SELECTED TEXT
RapidMiner

Learner I c1579481
Learner I

Extracting Emoji from tweets in tiwtter

Extracting Emoji from tweets in twitter

Hello every one .....

I need help or answer aboout if it is poosible to extrcat just emoji from the tweets in twitter which I chose it from the populer hashtages and if it is , I need the tpis please . 

thanks 

4 REPLIES
Highlighted
RM Certified Expert
RM Certified Expert

Re: Extracting Emoji from tweets in tiwtter

Cross posting everywhere will not get you the answer sooner. 

 

I will delete the other topics. 

RM Certified Expert
RM Certified Expert

Re: Extracting Emoji from tweets in tiwtter

You would need to set your encoding to the appropriate type under Preferences. For example UTF-8 will extract a lot of emoticon short codes, i.e. ": )" for Smiley Happy

Learner I c1579481
Learner I

Re: Extracting Emoji from tweets in tiwtter

but I dont need spicific code , I am trying to check the using of emoji in tweets so I expect all the kinds of emoji , in this way I should add all the unicode of the emoji ???

WHAT IS BEING ASKED
For the forum thread on extracting emoji from tweets, state whether each statement agrees with it. Give yes or no for each, with the deciding words quoted from the thread. (a) One reply says that setting the encoding to UTF-8 will extract many emoticon short codes. (b) A reply says the duplicate topics will be left in place. (c) The original poster says a specific code is what they need.

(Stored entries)
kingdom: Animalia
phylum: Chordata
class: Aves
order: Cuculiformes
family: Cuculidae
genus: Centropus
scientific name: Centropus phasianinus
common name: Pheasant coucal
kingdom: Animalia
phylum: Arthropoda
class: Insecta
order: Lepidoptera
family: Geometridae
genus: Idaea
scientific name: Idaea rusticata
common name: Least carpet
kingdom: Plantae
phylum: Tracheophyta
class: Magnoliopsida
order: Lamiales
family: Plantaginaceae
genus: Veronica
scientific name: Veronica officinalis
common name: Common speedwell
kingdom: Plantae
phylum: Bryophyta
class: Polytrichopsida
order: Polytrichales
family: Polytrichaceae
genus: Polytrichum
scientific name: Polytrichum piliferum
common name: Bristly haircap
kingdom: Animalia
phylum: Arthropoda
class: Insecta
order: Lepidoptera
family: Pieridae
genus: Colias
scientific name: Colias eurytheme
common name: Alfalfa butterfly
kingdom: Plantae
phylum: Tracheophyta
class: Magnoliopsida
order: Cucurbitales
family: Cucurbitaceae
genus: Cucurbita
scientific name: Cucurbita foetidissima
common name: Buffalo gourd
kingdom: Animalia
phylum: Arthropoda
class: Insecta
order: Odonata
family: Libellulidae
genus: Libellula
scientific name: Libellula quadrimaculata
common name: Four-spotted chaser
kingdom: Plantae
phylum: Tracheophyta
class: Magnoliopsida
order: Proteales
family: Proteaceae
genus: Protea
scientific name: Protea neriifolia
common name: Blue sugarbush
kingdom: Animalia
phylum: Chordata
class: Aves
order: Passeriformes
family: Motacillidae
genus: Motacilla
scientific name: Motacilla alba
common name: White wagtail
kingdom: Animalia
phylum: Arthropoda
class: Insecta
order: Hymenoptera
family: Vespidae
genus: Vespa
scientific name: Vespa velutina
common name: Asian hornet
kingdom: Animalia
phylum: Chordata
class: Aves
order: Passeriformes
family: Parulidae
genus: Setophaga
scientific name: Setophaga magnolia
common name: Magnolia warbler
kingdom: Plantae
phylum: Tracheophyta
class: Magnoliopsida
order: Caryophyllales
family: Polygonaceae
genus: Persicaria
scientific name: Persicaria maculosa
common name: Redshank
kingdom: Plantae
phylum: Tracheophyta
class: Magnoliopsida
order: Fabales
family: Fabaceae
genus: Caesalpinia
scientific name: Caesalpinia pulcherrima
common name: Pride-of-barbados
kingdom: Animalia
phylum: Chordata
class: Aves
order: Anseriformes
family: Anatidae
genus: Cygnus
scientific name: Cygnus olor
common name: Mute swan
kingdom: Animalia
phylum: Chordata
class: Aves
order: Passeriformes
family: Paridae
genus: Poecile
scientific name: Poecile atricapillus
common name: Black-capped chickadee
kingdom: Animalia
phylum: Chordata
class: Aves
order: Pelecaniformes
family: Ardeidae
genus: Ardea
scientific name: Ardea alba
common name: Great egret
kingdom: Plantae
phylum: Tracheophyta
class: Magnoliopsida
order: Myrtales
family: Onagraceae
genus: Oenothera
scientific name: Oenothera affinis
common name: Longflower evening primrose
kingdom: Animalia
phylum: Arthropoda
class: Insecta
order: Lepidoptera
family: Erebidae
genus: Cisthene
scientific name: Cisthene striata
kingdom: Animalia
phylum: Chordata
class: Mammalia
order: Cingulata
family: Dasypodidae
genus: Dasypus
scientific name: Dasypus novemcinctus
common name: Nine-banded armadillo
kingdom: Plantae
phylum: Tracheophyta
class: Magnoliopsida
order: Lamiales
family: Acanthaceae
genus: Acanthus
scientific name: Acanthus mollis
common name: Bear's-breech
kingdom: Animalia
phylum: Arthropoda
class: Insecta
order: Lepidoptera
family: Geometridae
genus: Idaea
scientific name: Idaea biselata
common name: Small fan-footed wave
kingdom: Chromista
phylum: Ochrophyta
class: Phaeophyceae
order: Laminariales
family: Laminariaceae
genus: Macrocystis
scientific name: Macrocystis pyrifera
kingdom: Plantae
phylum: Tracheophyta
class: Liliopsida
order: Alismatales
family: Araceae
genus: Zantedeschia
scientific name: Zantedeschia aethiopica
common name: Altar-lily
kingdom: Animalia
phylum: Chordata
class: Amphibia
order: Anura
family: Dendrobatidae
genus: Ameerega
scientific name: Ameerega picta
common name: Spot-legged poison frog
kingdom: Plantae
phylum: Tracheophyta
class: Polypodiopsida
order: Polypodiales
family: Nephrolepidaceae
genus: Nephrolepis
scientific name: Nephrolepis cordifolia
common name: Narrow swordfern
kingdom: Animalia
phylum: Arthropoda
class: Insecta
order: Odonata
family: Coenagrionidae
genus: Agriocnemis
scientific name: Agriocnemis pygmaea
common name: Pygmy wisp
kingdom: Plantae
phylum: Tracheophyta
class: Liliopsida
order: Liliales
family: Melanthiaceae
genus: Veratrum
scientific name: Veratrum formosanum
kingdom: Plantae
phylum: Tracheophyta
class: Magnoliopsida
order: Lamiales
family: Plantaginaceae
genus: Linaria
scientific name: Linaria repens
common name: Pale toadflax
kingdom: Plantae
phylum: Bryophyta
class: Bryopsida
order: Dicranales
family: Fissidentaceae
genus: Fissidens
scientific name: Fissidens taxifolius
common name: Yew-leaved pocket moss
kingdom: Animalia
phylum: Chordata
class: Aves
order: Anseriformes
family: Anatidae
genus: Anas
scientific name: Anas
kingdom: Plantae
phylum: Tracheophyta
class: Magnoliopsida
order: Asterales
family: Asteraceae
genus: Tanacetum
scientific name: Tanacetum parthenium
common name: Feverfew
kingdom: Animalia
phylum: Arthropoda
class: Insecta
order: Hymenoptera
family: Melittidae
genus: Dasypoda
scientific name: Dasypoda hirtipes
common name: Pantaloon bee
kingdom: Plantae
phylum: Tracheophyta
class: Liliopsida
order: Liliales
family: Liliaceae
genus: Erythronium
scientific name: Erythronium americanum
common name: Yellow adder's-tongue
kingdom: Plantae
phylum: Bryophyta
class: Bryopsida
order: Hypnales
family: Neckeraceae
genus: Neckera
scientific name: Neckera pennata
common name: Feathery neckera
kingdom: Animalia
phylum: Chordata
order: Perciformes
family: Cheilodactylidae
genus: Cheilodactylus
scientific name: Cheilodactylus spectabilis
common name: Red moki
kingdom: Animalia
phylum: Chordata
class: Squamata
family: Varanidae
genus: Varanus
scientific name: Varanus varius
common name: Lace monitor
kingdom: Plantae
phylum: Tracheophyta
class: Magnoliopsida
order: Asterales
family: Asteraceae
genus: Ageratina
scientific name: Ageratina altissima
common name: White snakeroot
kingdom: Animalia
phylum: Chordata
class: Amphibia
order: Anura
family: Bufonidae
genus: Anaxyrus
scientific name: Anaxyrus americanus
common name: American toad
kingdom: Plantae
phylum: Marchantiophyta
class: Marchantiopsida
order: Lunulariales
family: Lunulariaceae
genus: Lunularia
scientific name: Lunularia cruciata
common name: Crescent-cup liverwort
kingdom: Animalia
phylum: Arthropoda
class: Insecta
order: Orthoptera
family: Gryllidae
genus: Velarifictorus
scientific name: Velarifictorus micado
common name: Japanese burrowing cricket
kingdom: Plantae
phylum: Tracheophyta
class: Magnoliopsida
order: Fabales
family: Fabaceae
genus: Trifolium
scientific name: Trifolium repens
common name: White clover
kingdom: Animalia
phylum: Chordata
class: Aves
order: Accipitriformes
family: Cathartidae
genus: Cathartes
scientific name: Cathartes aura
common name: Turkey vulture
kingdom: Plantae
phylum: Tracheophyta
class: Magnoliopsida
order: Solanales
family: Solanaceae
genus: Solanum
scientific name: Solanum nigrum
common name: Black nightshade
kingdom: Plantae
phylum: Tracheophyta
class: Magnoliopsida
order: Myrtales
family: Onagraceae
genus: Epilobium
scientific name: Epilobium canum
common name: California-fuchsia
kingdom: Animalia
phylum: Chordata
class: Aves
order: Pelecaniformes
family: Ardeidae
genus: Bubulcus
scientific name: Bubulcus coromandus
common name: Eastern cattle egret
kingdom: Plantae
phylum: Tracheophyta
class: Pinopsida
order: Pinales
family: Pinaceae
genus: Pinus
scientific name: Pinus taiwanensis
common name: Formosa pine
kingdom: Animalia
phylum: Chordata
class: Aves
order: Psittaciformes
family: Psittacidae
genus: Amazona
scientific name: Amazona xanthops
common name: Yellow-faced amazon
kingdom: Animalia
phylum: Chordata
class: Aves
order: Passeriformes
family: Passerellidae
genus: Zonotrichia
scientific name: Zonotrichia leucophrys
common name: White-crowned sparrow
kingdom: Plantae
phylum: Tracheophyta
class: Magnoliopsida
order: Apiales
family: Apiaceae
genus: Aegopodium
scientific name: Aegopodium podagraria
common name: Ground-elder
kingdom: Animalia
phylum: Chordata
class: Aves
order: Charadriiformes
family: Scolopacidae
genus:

CORRECT RESPONSE
(a) Yes: "For example UTF-8 will extract a lot of emoticon short codes"
(b) No: "I will delete the other topics."
(c) No: "but I dont need spicific code"